Slow with hiphop, I’m C++ guy, I found many problems related to memory leaks. Unless you are prepared with work with schedule service startups and writing additional .bash scripts, it’s not worthy to go with PHP HipHop.
One more, generally CMS got execution path as, 10% server (lending request, parsing html get, rewriting urls etc), 40% rendering (server pages) and 50% db performance. Most of the benchmark results don’t explain what amount of data, complexity of plugins, number of queries and other dependent calls in background.
Looking at my experience in large, I see you can gain 10-15% overall performance over the best optimized PHP setup (Nginx/Lighttpd + APC + Memcache + Static File Generation Plugins + CDN support).

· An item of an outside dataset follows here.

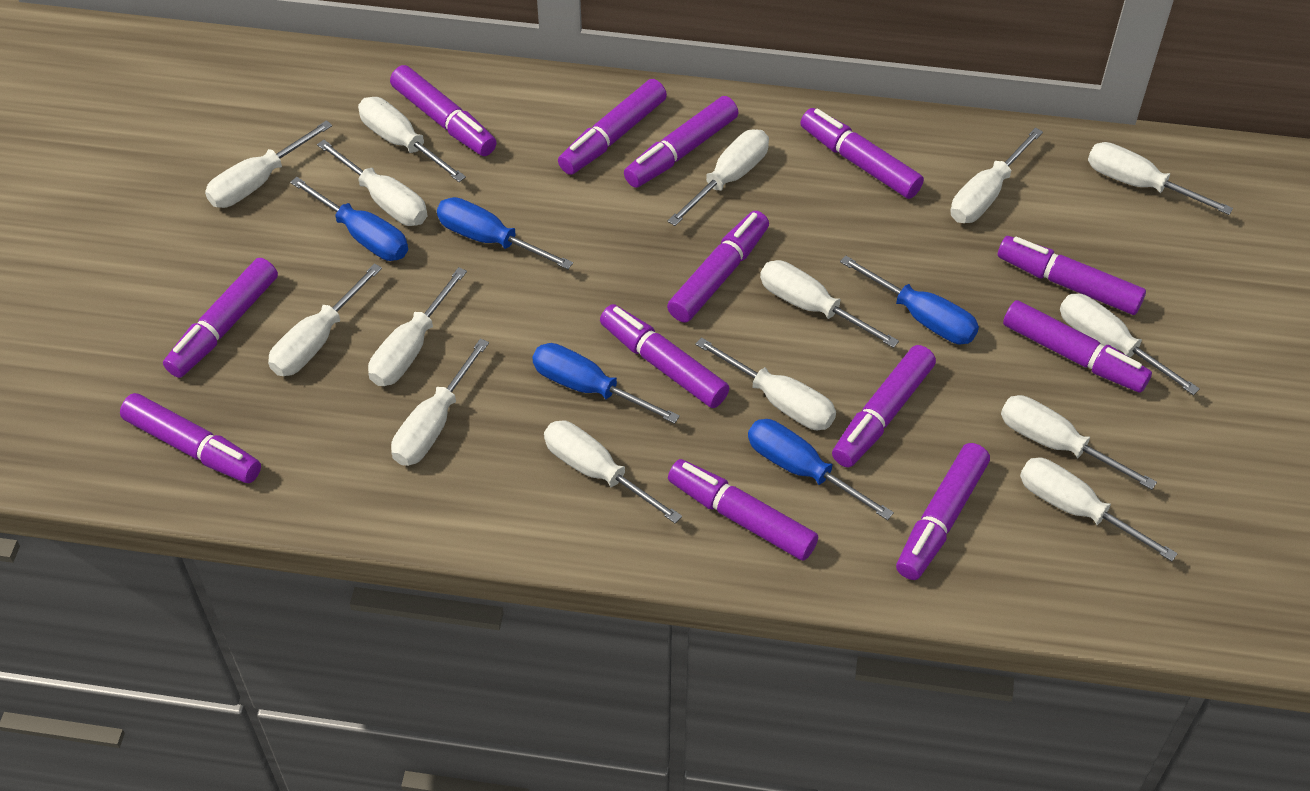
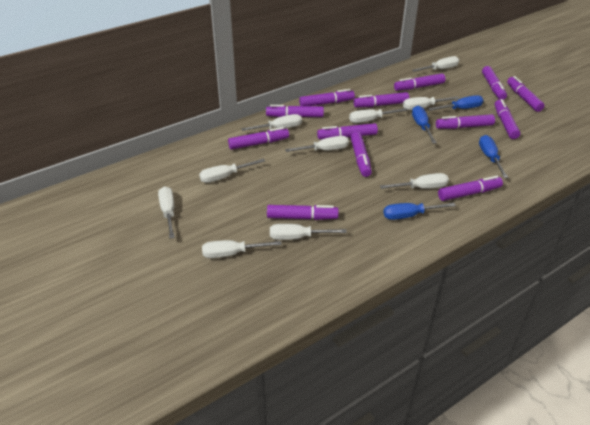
blue screwdriver: 5 -> 4
white screwdriver: 15 -> 10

Facebook has limited scope of caching as, it’s stream/timeline service, for them it does make sense, the scale allow them decent budget to maintain such overhead over development cost.
Rest is your choice. I’m pro HipHop but for right solution.
N.
Yes, you’re right about the execution paths. From my experience, the 60-70% of execution time is consumed by the DB processing/communication.
Unfortunately on larger setups and busy sites even extra 10%-30% can make a huge difference. Correct me if I’m wrong, but in most cases performance degrades exponentially (especially when there is more parallel request than available CPU’s, etc).
I’m also not suggesting that HipHop for PHP is a silver bullet for every one, just look at my other articles about HH where regular PHP is sometimes up to 10x faster than compiled applications.